7 CHEMINOTS PASSENT LE 31 AU COMMISSARIAT CENTRAL
Ils ont été interpellés suite à un mouvement d’humeur spontané pour réclamer le redressement du chemin de fer et le payement de deux mois d’arriérés de salaire.
7 cheminots de l’entreprise Dakar-Bamako ferroviaire (Dbf) ont passé la nuit du 31 décembre dans les locaux du Commissariat central de Thiès.
7 cheminots de la société Dakar-Bamako ferroviaire (Dbf) ont passé les festivités de la célébration de la nuit de la Saint Sylvestre, le 31 décembre, au Commissariat central de Thiès. Ils ont été placés en garde à vue pour avoir perturbé le trafic ferroviaire et routier lundi, en début de soirée, au niveau des trois passages à niveau qui constituent l’épicentre du trafic de la ville de Thiès.
Les cheminots qui exigeaient des deux Etats (Mali et Sénégal) la mise à disposition d’une somme de 20 milliards de F Cfa pour la relance du chemin de fer et le paiement immédiat de 2 mois d’arriérés de salaire sont, après avoir fait face à la presse à la direction générale de Dbf, allés à la gare ferroviaire. Sur place, ils ont bloqué les différents accès du train en déraillant les wagons en stationnement. Ce qui a occasionné des perturbations dans le trafic routier au niveau de la ville de Thiès. Informées, les Forces de l’ordre se sont promptement déplacées sur les lieux pour déguerpir les cheminots avant d’identifier les cerveaux du mouvement d’humeur qui ont été ensuite appréhendés et placés en garde à vue.

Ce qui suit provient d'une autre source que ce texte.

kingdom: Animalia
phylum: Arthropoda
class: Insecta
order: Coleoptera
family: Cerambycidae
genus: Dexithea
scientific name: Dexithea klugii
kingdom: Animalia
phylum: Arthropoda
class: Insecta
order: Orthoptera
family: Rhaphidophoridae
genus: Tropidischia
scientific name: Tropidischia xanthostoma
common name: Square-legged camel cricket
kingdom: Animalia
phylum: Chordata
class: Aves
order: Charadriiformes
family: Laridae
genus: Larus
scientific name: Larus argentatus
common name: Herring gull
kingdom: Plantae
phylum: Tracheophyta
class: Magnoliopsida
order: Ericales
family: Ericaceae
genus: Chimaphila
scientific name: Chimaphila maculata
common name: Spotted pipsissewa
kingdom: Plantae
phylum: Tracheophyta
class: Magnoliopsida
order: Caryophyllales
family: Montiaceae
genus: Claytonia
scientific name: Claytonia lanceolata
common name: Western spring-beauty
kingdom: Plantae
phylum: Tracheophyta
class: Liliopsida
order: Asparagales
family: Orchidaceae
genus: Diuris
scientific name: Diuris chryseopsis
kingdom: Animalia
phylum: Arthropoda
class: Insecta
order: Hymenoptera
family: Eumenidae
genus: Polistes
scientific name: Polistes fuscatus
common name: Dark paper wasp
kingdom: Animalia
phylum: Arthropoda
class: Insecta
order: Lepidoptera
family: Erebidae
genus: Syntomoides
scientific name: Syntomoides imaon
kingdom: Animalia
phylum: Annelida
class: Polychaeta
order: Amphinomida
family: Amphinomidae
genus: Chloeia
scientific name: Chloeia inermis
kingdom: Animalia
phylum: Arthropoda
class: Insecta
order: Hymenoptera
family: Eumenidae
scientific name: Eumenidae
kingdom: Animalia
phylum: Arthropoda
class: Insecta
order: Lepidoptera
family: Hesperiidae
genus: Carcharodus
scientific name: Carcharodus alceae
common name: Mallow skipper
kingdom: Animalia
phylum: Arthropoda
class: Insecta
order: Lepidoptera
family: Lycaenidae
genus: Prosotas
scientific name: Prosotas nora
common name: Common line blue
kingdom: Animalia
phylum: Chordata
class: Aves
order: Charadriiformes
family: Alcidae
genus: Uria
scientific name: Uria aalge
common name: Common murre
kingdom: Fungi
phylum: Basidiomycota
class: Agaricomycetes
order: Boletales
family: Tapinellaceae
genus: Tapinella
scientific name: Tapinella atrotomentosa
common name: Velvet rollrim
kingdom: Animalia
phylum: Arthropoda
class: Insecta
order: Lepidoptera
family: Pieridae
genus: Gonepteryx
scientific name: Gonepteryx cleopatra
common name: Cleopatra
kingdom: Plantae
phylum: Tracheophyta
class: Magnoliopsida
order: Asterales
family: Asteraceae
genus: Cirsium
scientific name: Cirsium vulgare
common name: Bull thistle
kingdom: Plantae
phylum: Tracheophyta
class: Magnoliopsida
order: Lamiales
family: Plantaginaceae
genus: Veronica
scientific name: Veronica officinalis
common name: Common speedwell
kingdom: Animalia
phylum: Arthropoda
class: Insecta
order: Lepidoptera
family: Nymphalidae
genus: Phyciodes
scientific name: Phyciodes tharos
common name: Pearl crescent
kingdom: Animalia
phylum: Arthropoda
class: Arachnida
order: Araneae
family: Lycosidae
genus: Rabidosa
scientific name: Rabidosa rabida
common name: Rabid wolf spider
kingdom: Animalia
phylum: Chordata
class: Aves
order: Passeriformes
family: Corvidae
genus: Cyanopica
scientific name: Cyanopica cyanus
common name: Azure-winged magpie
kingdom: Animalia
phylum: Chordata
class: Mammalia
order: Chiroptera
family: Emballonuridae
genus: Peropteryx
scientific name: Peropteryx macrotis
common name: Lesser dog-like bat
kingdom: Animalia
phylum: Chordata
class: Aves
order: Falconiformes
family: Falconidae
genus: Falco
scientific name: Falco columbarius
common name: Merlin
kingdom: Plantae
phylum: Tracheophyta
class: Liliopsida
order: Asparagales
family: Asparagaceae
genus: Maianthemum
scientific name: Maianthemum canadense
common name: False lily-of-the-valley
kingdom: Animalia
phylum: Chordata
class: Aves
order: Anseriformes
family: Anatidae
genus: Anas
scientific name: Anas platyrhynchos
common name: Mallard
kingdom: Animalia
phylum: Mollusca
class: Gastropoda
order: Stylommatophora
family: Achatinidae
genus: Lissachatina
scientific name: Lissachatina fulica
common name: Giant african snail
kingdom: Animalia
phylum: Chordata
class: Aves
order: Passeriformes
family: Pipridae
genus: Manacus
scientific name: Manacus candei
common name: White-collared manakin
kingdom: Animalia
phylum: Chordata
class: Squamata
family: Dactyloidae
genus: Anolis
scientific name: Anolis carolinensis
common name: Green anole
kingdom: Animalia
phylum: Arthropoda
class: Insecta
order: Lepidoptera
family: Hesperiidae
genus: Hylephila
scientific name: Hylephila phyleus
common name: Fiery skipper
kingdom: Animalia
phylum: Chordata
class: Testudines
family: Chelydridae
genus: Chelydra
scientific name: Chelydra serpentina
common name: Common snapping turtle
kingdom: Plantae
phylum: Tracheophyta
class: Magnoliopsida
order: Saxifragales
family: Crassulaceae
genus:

Pour l’heure, leurs parents, amis et camarades qui se sont déplacés hier matin, en masse, au Commissariat central de Thiès pour exiger leur libération justifient l’attitude de leurs proches qui sont restés deux mois sans salaire. «Ils ont juste exprimé leur mécontentement à l’occasion de la fête de fin d’année parce que la société ferroviaire traverse des difficultés qui jusque-là n’ont pas été réglées», disent-ils.